PROBLEM TO WORK ON. Only the text carries over: repeat the records exactly and drop the images.

(EXERCISE INPUTS)

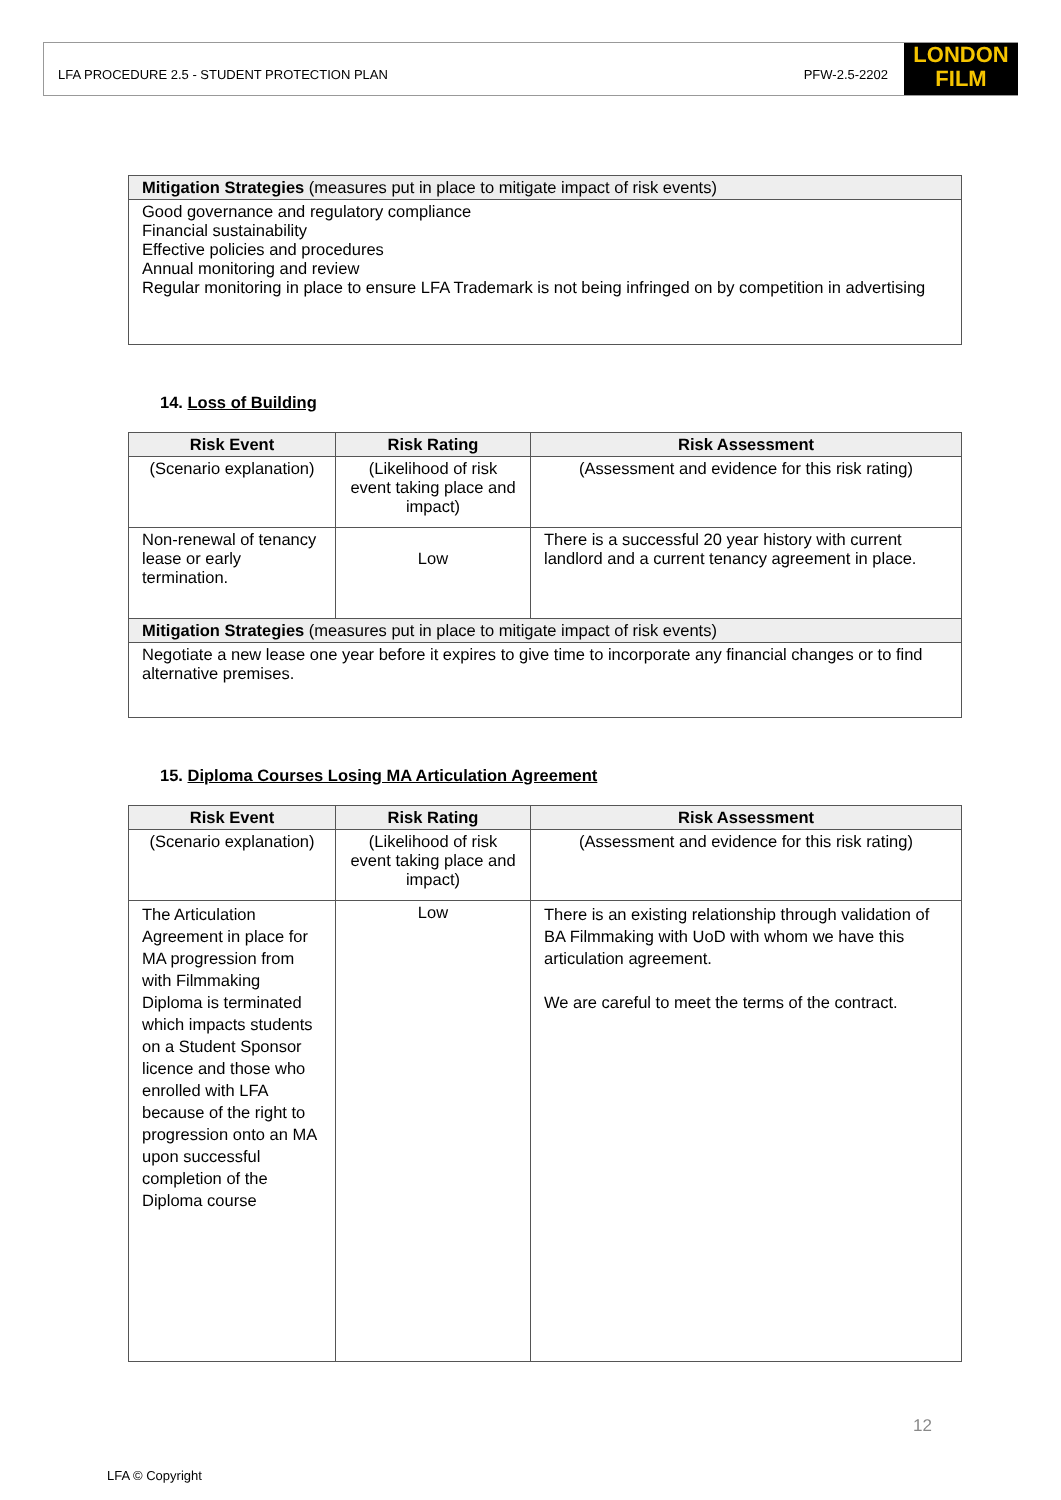LFA PROCEDURE 2.5 - STUDENT PROTECTION PLAN PFW-2.5-2202
LONDON
FILM
| Mitigation Strategies (measures put in place to mitigate impact of risk events) |
| Good governance and regulatory compliance Financial sustainability Effective policies and procedures Annual monitoring and review Regular monitoring in place to ensure LFA Trademark is not being infringed on by competition in advertising |
14. Loss of Building
| Risk Event | Risk Rating | Risk Assessment |
| --- | --- | --- |
| (Scenario explanation) | (Likelihood of risk event taking place and impact) | (Assessment and evidence for this risk rating) |
| Non-renewal of tenancy lease or early termination. | Low | There is a successful 20 year history with current landlord and a current tenancy agreement in place. |
| Mitigation Strategies (measures put in place to mitigate impact of risk events) | | |
| Negotiate a new lease one year before it expires to give time to incorporate any financial changes or to find alternative premises. | | |
15. Diploma Courses Losing MA Articulation Agreement
| Risk Event | Risk Rating | Risk Assessment |
| --- | --- | --- |
| (Scenario explanation) | (Likelihood of risk event taking place and impact) | (Assessment and evidence for this risk rating) |
| The Articulation Agreement in place for MA progression from with Filmmaking Diploma is terminated which impacts students on a Student Sponsor licence and those who enrolled with LFA because of the right to progression onto an MA upon successful completion of the Diploma course | Low | There is an existing relationship through validation of BA Filmmaking with UoD with whom we have this articulation agreement. We are careful to meet the terms of the contract. |
12
LFA © Copyright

(End EXERCISE INPUTS)

OUTPUT BELOW.
LFA PROCEDURE 2.5 - STUDENT PROTECTION PLAN PFW-2.5-2202
LONDON
FILM
| Mitigation Strategies (measures put in place to mitigate impact of risk events) |
| Good governance and regulatory compliance Financial sustainability Effective policies and procedures Annual monitoring and review Regular monitoring in place to ensure LFA Trademark is not being infringed on by competition in advertising |
14. Loss of Building
| Risk Event | Risk Rating | Risk Assessment |
| --- | --- | --- |
| (Scenario explanation) | (Likelihood of risk event taking place and impact) | (Assessment and evidence for this risk rating) |
| Non-renewal of tenancy lease or early termination. | Low | There is a successful 20 year history with current landlord and a current tenancy agreement in place. |
| Mitigation Strategies (measures put in place to mitigate impact of risk events) | | |
| Negotiate a new lease one year before it expires to give time to incorporate any financial changes or to find alternative premises. | | |
15. Diploma Courses Losing MA Articulation Agreement
| Risk Event | Risk Rating | Risk Assessment |
| --- | --- | --- |
| (Scenario explanation) | (Likelihood of risk event taking place and impact) | (Assessment and evidence for this risk rating) |
| The Articulation Agreement in place for MA progression from with Filmmaking Diploma is terminated which impacts students on a Student Sponsor licence and those who enrolled with LFA because of the right to progression onto an MA upon successful completion of the Diploma course | Low | There is an existing relationship through validation of BA Filmmaking with UoD with whom we have this articulation agreement. We are careful to meet the terms of the contract. |
12
LFA © Copyright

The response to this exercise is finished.